Second, RBE forming method: The stages of RBE forming are rolling, bending and diameter expansion and the production process is mature. In the past, RB was mainly used to manufacture pressure vessels, structural steel, and water supply and drainage pipes with larger outer diameters and shorter lengths. Because ordinary enterprises cannot bear the huge investment of UOE pipe-making units, RBE pipe-making units developed based on RB have the characteristics of small investment, moderate batch size, and convenient product specification change, so they have developed rapidly. The welded pipe produced by this forming process is close to UOE steel pipe in quality and performance, so it can replace UOE welded pipe in most cases. The RBE pipe-making unit uses three-roll rolling to realize the steel pipe forming. The pipe-making process is that the three-roll forming machine rolls the steel plate into a steel pipe with a caliber, and then bends its edge with a forming roller, or it can be bent after, and then bend its edges with forming rollers, or it can also be bent afterward. Since it is a three-roll continuous roll bending forming, the stress distribution generated during the steel pipe forming process is relatively uniform. However, when changing the bending product specifications, it is necessary to change the core roll and adjust the lower roll appropriately. A set of core rolls of this forming equipment can take care of several specifications of products. The disadvantage is that the production scale is small, and due to the influence of the strength and rigidity of the core roll, the wall thickness and diameter of the steel pipe are greatly restricted.
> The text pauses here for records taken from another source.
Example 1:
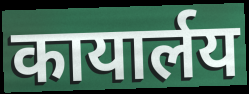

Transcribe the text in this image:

कायार्लय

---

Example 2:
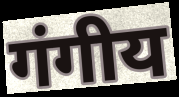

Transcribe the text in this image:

गंगीय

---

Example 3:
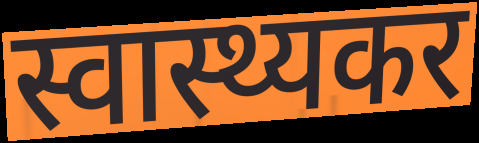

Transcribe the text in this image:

स्वास्थ्यकर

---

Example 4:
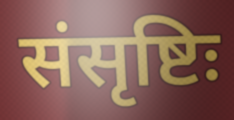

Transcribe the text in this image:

संसृष्टिः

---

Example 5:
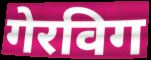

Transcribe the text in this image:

गेरविग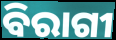
ବିରାଗୀ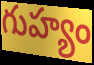
గుహ్యంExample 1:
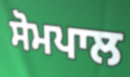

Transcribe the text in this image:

ਸੋਮਪਾਲ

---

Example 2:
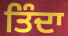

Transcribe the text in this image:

ਤਿੰਦਾ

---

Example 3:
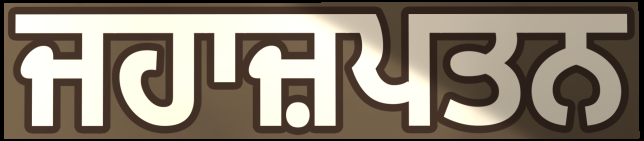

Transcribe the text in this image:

ਜਹਾਜ਼ਪਤਨ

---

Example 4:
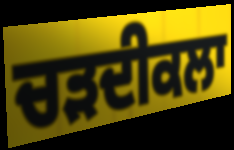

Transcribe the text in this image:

ਚੜਦੀਕਲਾ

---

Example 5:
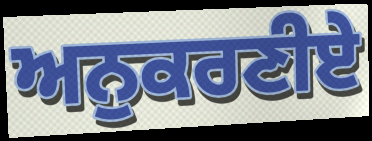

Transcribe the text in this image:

ਅਨੁਕਰਣੀਏ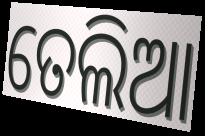
ତେଲିଆ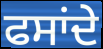
ਫਸਾਂਦੇ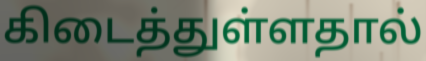
கிடைத்துள்ளதால்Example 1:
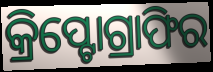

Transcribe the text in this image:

କ୍ରିପ୍ଟୋଗ୍ରାଫିର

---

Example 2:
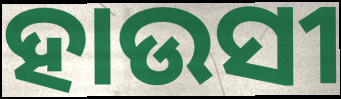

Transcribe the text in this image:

ହାଉସୀ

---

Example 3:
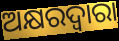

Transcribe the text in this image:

ଅକ୍ଷରଦ୍ଵାରା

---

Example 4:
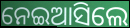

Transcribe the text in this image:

ନେଇଆସିଲେ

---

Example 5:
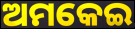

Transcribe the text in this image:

ଅମକେଇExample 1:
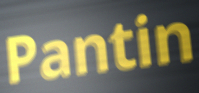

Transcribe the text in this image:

Pantin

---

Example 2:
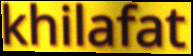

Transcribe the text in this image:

khilafat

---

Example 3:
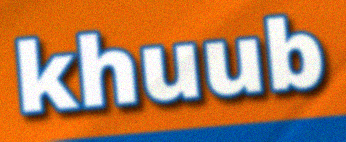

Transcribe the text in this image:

khuub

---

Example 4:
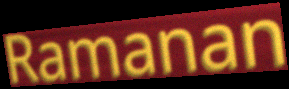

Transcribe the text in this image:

Ramanan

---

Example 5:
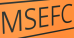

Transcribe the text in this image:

MSEFCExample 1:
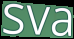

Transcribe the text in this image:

sva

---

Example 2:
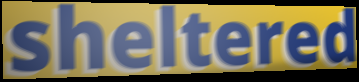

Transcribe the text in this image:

sheltered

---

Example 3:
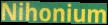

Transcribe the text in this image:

Nihonium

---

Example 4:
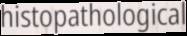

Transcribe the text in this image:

histopathological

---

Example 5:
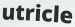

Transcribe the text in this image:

utricle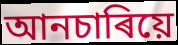
আনচাৰিয়ে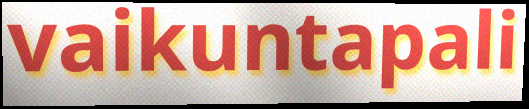
vaikuntapaliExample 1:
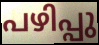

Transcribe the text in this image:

Third, JCOE forming method: JCOE forming has three stages, that is, the steel plate is first pressed into a J shape, and then pressed into a C shape and an O shape in turn, and E stands for diameter expansion. JCOE forming pipe-making unit is developed based on the UOE forming process. It learns from the working principle of the U-shape and releases and implements the UOE forming process, which greatly reduces the tonnage of the forming machine and saves equipment investment. The steel pipe produced is the same as the UOE welded pipe in terms of quality, but the output is lower than that of the UOE welded pipe unit. This process is easy to realize automatic control in the forming process, and the product is formed better. JCOE forming equipment can be roughly divided into two types, one is bending forming, and the other is compression forming. Bending forming is mainly used in the forming process of thick plate and medium plate, with small steps and low output. The forming process is to roll the two edges of the steel plate into an arc shape according to the curvature radius of the welded pipe on the edge bending machine, and then use the forming machine to press half of the steel plate into a C-shape through multiple step stamping, and then start from the other side of the steel plate Stamping, after multiple steps of stamping, the other side of the steel plate is also pressed into a C shape, and the whole steel plate becomes an open O shape from the surface.